In the 1820s, a new phrase began appearing across the American frontier. “Gone to Texas” — or more commonly, the shorthand equivalent “GTT” — was scrawled on abandoned homes and etched into fences. The rallying cry informed friends and neighbors these former inhabitants were headed southwest, striking out in search of opportunity and prosperity.

Today, Texas is still a land of opportunity with a burgeoning population and robust economic environment. For travel nurses, the state’s renowned healthcare institutions, diversity, and importantly, its participation as a Nurse Licensure Compact state, all combine to make travel nursing in Texas an ideal opportunity for personal and professional growth. Here are five great reasons to go now!

1. Diversity of healthcare institutions, patients, experience

With more than 600 hospitals in the state, Texas offers travel nurses abundant professional development opportunities. Texas is home to some of the country’s largest hospitals and health systems, nine of which are nationally ranked, according to U.S. News & World Report.

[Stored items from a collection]
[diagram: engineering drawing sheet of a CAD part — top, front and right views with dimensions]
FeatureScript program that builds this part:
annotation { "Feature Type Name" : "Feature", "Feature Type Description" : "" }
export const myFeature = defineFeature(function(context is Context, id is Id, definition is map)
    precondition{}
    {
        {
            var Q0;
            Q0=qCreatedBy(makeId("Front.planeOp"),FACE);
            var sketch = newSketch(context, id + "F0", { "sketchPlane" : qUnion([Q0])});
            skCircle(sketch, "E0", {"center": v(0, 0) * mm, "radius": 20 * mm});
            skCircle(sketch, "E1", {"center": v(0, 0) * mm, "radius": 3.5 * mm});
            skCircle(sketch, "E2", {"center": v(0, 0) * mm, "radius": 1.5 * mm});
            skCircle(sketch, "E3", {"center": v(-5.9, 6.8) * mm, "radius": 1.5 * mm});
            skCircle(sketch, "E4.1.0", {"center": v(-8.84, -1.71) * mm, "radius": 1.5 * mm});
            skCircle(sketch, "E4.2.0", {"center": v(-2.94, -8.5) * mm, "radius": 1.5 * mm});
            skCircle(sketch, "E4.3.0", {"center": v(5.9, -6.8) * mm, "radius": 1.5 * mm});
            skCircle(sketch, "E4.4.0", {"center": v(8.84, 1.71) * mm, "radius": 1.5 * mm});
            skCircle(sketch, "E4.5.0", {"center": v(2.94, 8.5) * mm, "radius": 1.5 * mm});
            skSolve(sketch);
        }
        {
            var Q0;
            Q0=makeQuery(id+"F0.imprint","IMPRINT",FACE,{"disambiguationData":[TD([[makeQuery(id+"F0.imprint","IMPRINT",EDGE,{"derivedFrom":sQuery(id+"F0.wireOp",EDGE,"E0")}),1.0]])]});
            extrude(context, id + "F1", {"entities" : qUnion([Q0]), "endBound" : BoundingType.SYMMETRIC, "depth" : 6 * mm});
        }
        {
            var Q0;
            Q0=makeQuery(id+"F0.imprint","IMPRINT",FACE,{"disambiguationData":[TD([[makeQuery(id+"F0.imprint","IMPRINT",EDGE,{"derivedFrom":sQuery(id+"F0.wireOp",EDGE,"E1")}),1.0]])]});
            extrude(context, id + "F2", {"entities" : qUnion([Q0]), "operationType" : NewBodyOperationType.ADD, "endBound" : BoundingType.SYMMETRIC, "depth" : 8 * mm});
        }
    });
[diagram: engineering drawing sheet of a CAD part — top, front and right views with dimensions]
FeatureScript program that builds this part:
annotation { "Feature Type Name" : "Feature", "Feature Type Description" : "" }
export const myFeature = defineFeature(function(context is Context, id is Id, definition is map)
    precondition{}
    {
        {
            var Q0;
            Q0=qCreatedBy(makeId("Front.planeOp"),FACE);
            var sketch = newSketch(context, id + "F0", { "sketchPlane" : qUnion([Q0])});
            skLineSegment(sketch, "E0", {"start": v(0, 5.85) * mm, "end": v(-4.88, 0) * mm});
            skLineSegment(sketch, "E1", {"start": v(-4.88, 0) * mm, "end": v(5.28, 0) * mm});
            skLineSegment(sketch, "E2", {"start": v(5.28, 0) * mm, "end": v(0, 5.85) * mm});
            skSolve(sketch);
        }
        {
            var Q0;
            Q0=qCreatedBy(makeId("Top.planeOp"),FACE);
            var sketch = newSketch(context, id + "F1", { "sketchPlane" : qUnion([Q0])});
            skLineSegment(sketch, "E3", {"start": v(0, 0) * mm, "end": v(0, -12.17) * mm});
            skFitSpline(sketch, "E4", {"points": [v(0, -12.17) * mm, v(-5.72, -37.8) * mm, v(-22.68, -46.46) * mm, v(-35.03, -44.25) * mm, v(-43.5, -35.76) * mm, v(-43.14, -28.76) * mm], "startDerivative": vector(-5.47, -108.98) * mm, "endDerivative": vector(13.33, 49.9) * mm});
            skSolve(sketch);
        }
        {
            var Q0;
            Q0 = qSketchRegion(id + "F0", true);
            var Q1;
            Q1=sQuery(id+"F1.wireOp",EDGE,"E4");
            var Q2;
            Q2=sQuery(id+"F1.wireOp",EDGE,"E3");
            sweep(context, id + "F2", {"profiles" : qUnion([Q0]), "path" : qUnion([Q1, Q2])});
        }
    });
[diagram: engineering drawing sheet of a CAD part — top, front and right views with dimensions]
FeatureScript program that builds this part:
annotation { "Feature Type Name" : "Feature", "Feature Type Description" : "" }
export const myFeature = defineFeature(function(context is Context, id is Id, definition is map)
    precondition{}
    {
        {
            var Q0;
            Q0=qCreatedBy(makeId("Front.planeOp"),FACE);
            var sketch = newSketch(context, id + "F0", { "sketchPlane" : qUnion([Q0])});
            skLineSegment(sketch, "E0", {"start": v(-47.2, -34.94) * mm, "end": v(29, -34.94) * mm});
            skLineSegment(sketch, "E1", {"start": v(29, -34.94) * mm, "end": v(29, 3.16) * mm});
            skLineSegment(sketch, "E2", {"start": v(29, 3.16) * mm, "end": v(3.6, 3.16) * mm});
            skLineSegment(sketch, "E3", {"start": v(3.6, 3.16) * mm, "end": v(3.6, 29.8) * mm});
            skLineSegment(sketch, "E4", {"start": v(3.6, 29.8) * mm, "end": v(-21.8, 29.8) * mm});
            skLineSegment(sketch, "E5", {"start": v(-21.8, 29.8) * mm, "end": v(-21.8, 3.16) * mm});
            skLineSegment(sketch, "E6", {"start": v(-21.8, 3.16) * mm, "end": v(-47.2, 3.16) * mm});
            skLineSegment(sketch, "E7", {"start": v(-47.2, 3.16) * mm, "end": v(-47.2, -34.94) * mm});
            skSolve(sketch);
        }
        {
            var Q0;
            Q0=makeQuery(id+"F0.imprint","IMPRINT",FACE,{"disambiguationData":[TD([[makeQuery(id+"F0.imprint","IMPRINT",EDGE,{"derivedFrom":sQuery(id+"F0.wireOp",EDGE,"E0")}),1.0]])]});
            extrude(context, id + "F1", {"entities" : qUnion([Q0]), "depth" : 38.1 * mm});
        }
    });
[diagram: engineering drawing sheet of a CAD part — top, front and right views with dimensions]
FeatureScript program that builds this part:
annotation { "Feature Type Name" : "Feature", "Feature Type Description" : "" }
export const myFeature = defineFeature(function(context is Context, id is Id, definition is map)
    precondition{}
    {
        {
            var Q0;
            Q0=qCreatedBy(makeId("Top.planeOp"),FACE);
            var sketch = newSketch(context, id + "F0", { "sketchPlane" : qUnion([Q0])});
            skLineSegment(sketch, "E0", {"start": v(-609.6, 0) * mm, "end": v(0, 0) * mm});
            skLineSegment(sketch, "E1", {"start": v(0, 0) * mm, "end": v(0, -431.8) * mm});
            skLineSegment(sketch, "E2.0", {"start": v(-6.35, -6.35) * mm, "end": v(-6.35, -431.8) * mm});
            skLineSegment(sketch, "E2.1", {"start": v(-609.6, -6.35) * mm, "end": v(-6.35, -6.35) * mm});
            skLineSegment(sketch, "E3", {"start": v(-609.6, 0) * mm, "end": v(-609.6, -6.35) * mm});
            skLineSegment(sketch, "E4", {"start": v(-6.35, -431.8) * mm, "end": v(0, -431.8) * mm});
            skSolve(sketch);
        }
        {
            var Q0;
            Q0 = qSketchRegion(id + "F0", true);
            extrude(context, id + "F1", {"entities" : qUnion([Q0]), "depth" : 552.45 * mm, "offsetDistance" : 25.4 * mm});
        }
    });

- **WORK REQUIRED**
Duplicate the passage on travel nursing in Texas word for word, starting with "1. Diversity of" and going on through "News & World Report.".

- **TASK ANSWER**
1. Diversity of healthcare institutions, patients, experience

With more than 600 hospitals in the state, Texas offers travel nurses abundant professional development opportunities. Texas is home to some of the country’s largest hospitals and health systems, nine of which are nationally ranked, according to U.S. News & World Report.